Haydn Gwynne (reviewed on this site in The Threepenny Opera at the National) now stars in this Restoration comedy by William Congreve which is set near this Covent Garden venue and was first performed in 1700.

It is the story of lovers Mirabell (Streatfeild, straighter than we expected him to be) and Millamant (Justine Mitchell, packing some critical heat after the West End transfer of the National’s recent Beginning) who need Lady Wishfort’s blessing if they are to marry.

We catch the play’s second preview and the bad news is that, despite being advertised as three hours and 15 minutes plus interval, it’s lost 15 minutes but is already way too long. The ill-advised dance near its end definitely deserves the chop.

Congreve has clearly influenced Oscar Wilde with his ideas of town and country but the language is as impenetrable as Shakespeare’s and is as difficult to follow, especially when the talented cast are so struggling to make it comprehensible to its audience.

At the interval one of our party leaves because the first half (a very long 105 minutes) has failed to grip and in the second the audience has clearly diminished and we can hear some audible snoring around us.

Gwynne tries to inject some physical comedy into the second half but it is Mitchell’s questioning Millamant who director James Macdonald should be spotlighting but the focus in this second preview is all over the place, without a sense of what is working (not much) and what isn’t (the majority).

The supporting cast is strong and we appreciated Fisayo Akinade’s foppish Witwoud and Sarah Hadland’s deceitful Foible but by the end of the three-hour-long piece we have a sense of why it is so rarely performed.

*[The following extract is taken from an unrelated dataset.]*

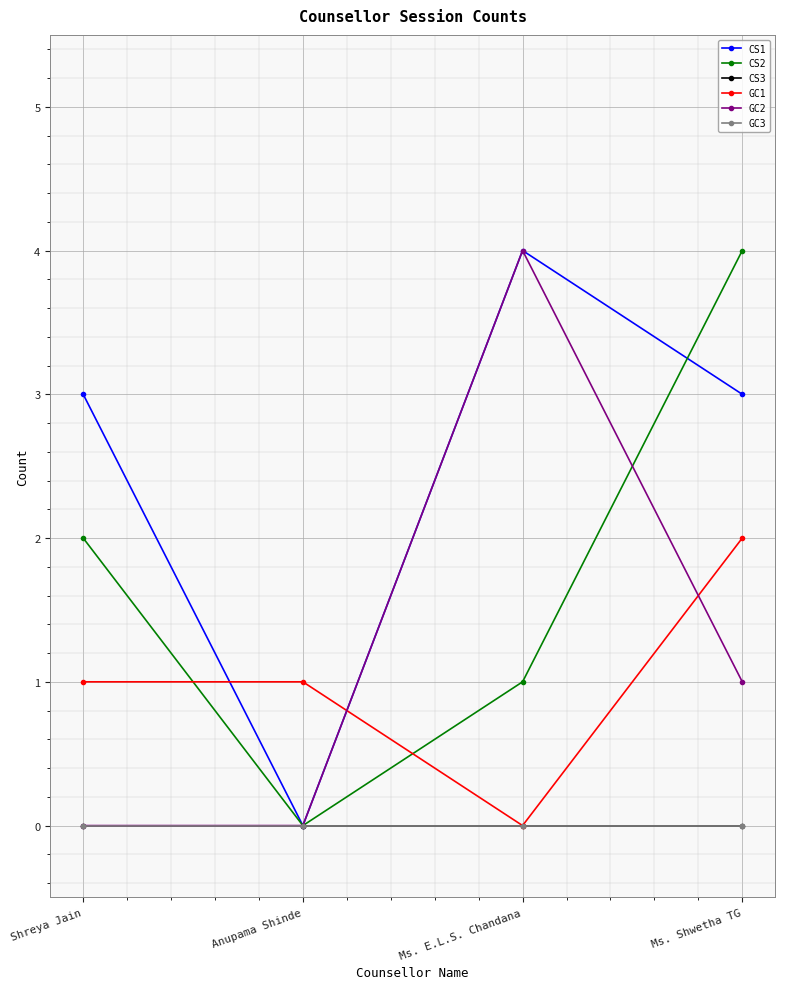

Which label corresponds to the largest value in the chart?

Ms. E.L.S. Chandana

  • Picture via Facebook courtesy Donmar. Tickets
  • Enjoyed this review? Follow its author on Twitter @NeilDurham, email neildurham3@gmail.com and check us out on Instagram and Facebook

3 comments

  1. B E J Smith · May 26, 2018

    Disagree entirely with this review. Sharp performances by everyone. Great clowning and not a second too long. Liked the dancing at the finale. Then as now, money is the great driver of the plot. Admittedly the people sitting next to me left at the interval but as non-english speakers what could you expect?